This concentration presents challenges for emerging brands like Celsius Holdings, which must navigate a saturated market landscape. The proliferation of established brands and new entrants has led to market saturation, intensifying competition and exerting pricing pressures that can impact profit margins.
Additionally, the energy drink sector has shown signs of deceleration. In the first half of 2024, U.S. energy drink dollar sales at retail grew by 3.4%, with volume sales increasing by 1.7%, indicating a slowdown compared to previous years.
Celsius Holdings has recently faced valuation concerns, with its stock experiencing significant volatility. In January 2025, shares reached an intraday low of $24.55, the lowest since July 2022.
Over the past year, the stock has declined by over 58%, reflecting investor apprehension.
The Verdict: Is CELH Stock a Buy, Hold, or Sell in 2025?
Bullish Arguments
- Strong revenue growth, market expansion, and strategic partnerships.
- Analysts’ price targets indicating further upside potential.
- Consumer trends favoring Celsius brand over traditional energy drinks.
Bearish Arguments
- Concerns over market competition, valuation, and potential stock volatility.

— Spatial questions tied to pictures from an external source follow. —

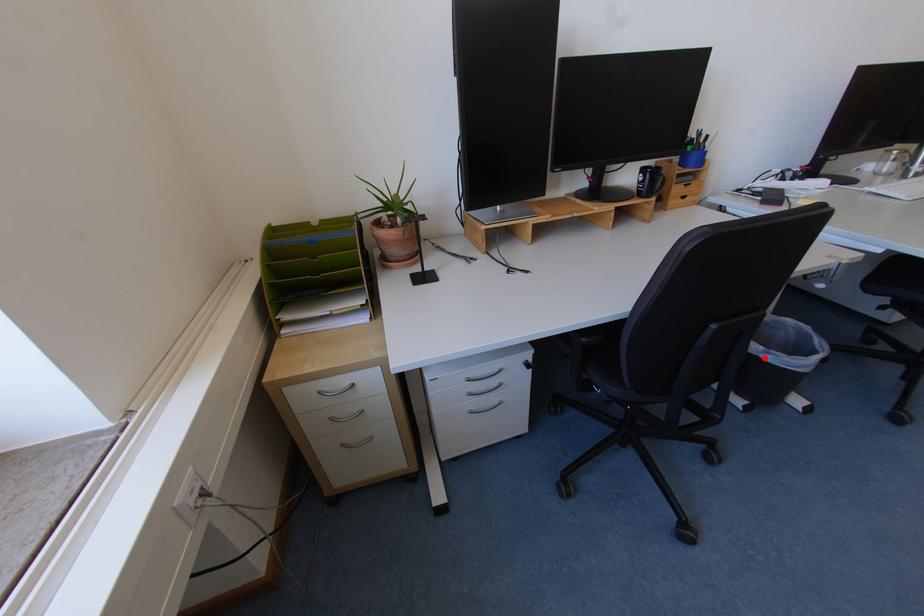
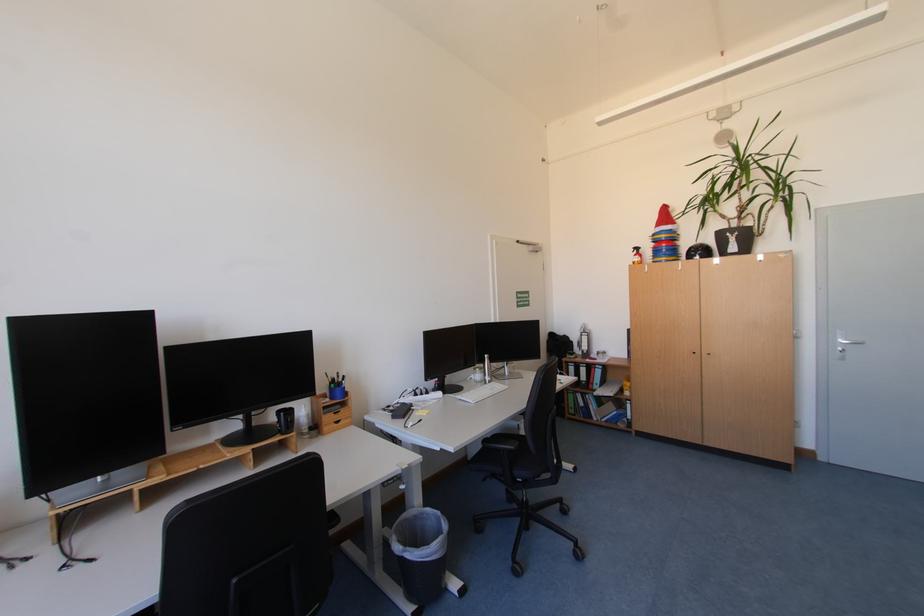
Question: I am providing you with two images of the same scene from different viewpoints. Given a red point in image1, look at the same physical point in image2. Is it:

Choices:
 (A) Closer to the viewpoint
 (B) Farther from the viewpoint

Answer: (A)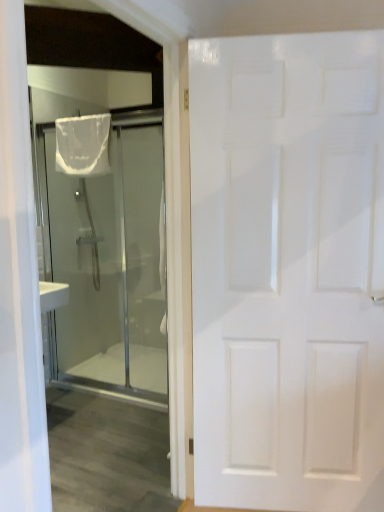
Question: Is white matte door at right, which is counted as the second door, starting from the back, with transparent glass shower at left, the 1th door in the back-to-front sequence?

Choices:
 (A) no
 (B) yes

Answer: (A)

Question: Considering the relative sizes of white matte door at right, which is the first door in right-to-left order, and transparent glass shower at left, the 2th door in the right-to-left sequence, in the image provided, is white matte door at right, which is the first door in right-to-left order, shorter than transparent glass shower at left, the 2th door in the right-to-left sequence,?

Choices:
 (A) yes
 (B) no

Answer: (B)

Question: Is white matte door at right, which is the first door in right-to-left order, taller than transparent glass shower at left, the 2th door in the right-to-left sequence?

Choices:
 (A) no
 (B) yes

Answer: (B)

Question: Is white matte door at right, which is the first door from front to back, oriented towards transparent glass shower at left, the 2th door in the right-to-left sequence?

Choices:
 (A) no
 (B) yes

Answer: (A)

Question: From a real-world perspective, does white matte door at right, which is counted as the second door, starting from the back, sit lower than transparent glass shower at left, the 2th door in the right-to-left sequence?

Choices:
 (A) yes
 (B) no

Answer: (B)

Question: Can you confirm if white matte door at right, which is the first door in right-to-left order, is bigger than transparent glass shower at left, the 1th door in the back-to-front sequence?

Choices:
 (A) no
 (B) yes

Answer: (B)

Question: Is transparent glass shower at left, the second door viewed from the front, behind white matte door at right, which is counted as the second door, starting from the back?

Choices:
 (A) no
 (B) yes

Answer: (B)

Question: From a real-world perspective, does transparent glass shower at left, the 2th door in the right-to-left sequence, sit lower than white matte door at right, which is the first door in right-to-left order?

Choices:
 (A) no
 (B) yes

Answer: (B)

Question: From a real-world perspective, is transparent glass shower at left, the 2th door in the right-to-left sequence, on top of white matte door at right, which is counted as the second door, starting from the back?

Choices:
 (A) yes
 (B) no

Answer: (B)

Question: From the image's perspective, is transparent glass shower at left, the second door viewed from the front, located beneath white matte door at right, which is the first door in right-to-left order?

Choices:
 (A) yes
 (B) no

Answer: (B)

Question: Considering the relative sizes of transparent glass shower at left, which ranks as the first door in left-to-right order, and white matte door at right, which is the first door from front to back, in the image provided, is transparent glass shower at left, which ranks as the first door in left-to-right order, wider than white matte door at right, which is the first door from front to back,?

Choices:
 (A) no
 (B) yes

Answer: (A)

Question: Does transparent glass shower at left, which ranks as the first door in left-to-right order, have a greater height compared to white matte door at right, which is the first door from front to back?

Choices:
 (A) no
 (B) yes

Answer: (A)

Question: From the image's perspective, would you say white sheer fabric at upper left is positioned over white matte door at right, which is the first door in right-to-left order?

Choices:
 (A) yes
 (B) no

Answer: (A)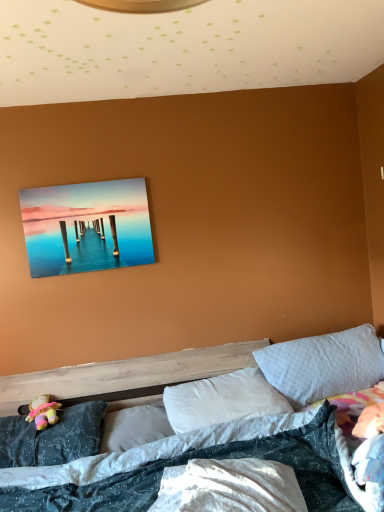
Where is `free spot above white soft pillow at center, the second pillow in the left-to-right sequence (from a real-world perspective)`? Image resolution: width=384 pixels, height=512 pixels. free spot above white soft pillow at center, the second pillow in the left-to-right sequence (from a real-world perspective) is located at coordinates (139, 411).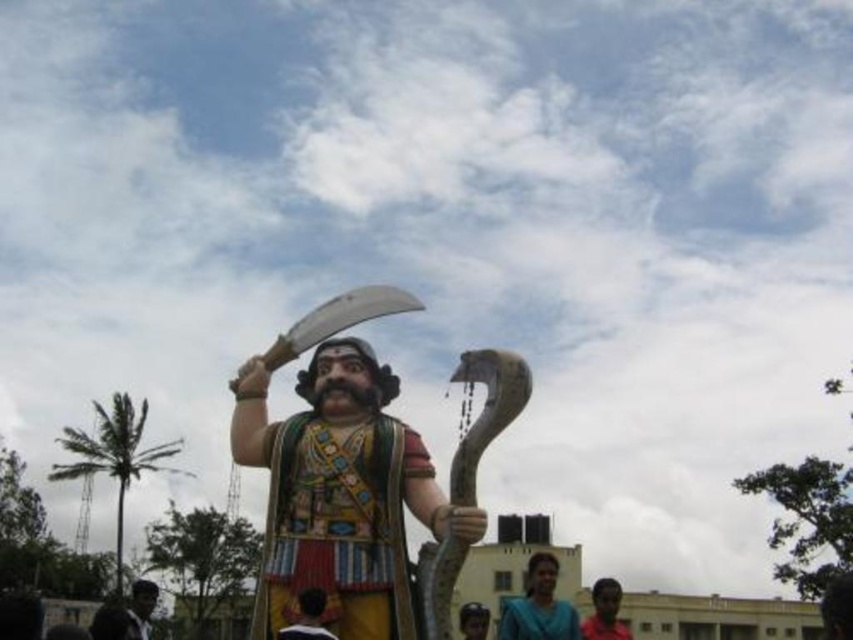
You are standing in front of the statue and want to take a photo of both the polished wood statue at center and the smooth brown hair at center. Which object should you position to your left to capture both in the frame?

You should position the smooth brown hair at center to your left since the polished wood statue at center is to the right of it, allowing both to be captured in the frame.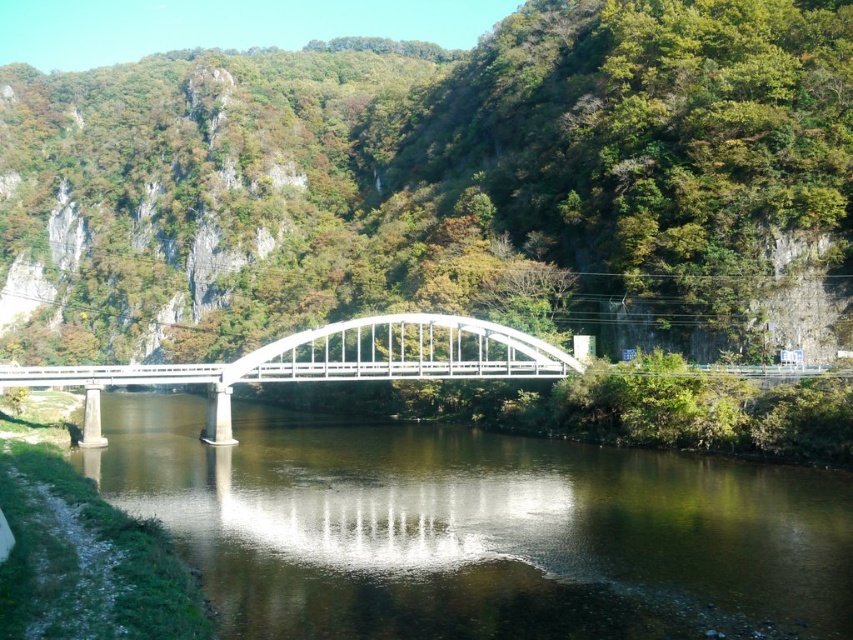
Question: Is greenish-brown water at center in front of white metallic bridge at center?

Choices:
 (A) yes
 (B) no

Answer: (A)

Question: Does greenish-brown water at center have a smaller size compared to white metallic bridge at center?

Choices:
 (A) no
 (B) yes

Answer: (B)

Question: Does greenish-brown water at center appear on the left side of white metallic bridge at center?

Choices:
 (A) yes
 (B) no

Answer: (B)

Question: Which object appears farthest from the camera in this image?

Choices:
 (A) white metallic bridge at center
 (B) greenish-brown water at center

Answer: (A)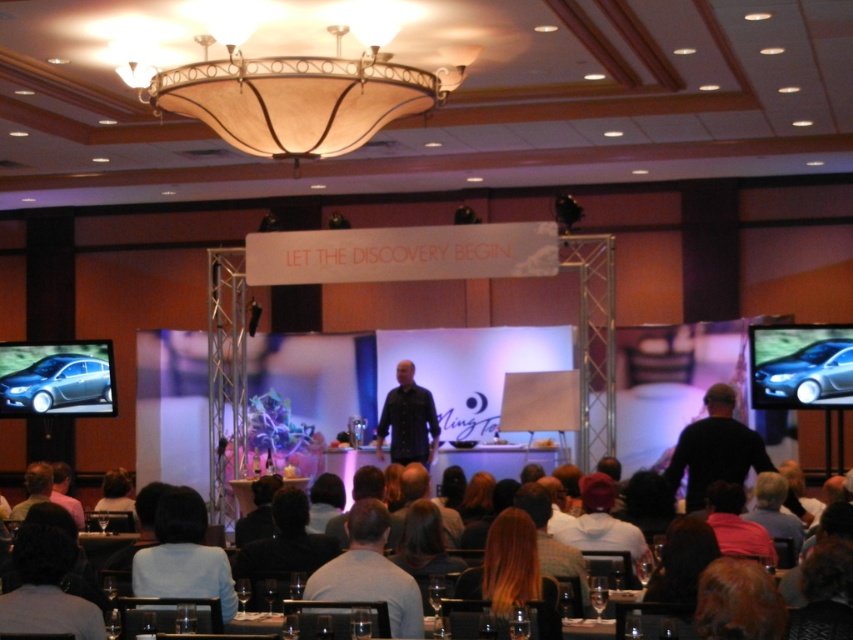
Question: Which point is farther from the camera taking this photo?

Choices:
 (A) (688, 458)
 (B) (27, 355)
 (C) (367, 573)

Answer: (B)

Question: Which point is farther to the camera?

Choices:
 (A) light blue fabric at lower center
 (B) black matte shirt at right

Answer: (B)

Question: Observing the image, what is the correct spatial positioning of translucent glass chandelier at upper center in reference to black shirt at center?

Choices:
 (A) right
 (B) left

Answer: (B)

Question: Is light blue fabric at lower center wider than black shirt at center?

Choices:
 (A) yes
 (B) no

Answer: (A)

Question: Where is metallic car at left located in relation to gray fabric shirt at center in the image?

Choices:
 (A) above
 (B) below

Answer: (A)

Question: Which of the following is the closest to the observer?

Choices:
 (A) (733, 394)
 (B) (811, 333)
 (C) (25, 396)
 (D) (169, 528)

Answer: (D)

- Regulatory risks and economic downturns impacting consumer spending.
Final Verdict
For long-term investors, Celsius Holdings stock remains an attractive growth opportunity, but short-term volatility should be considered. If Celsius continues to expand strategically and maintain its strong financial performance, the stock could see significant gains in 2025. However, potential investors should assess their risk tolerance before investing.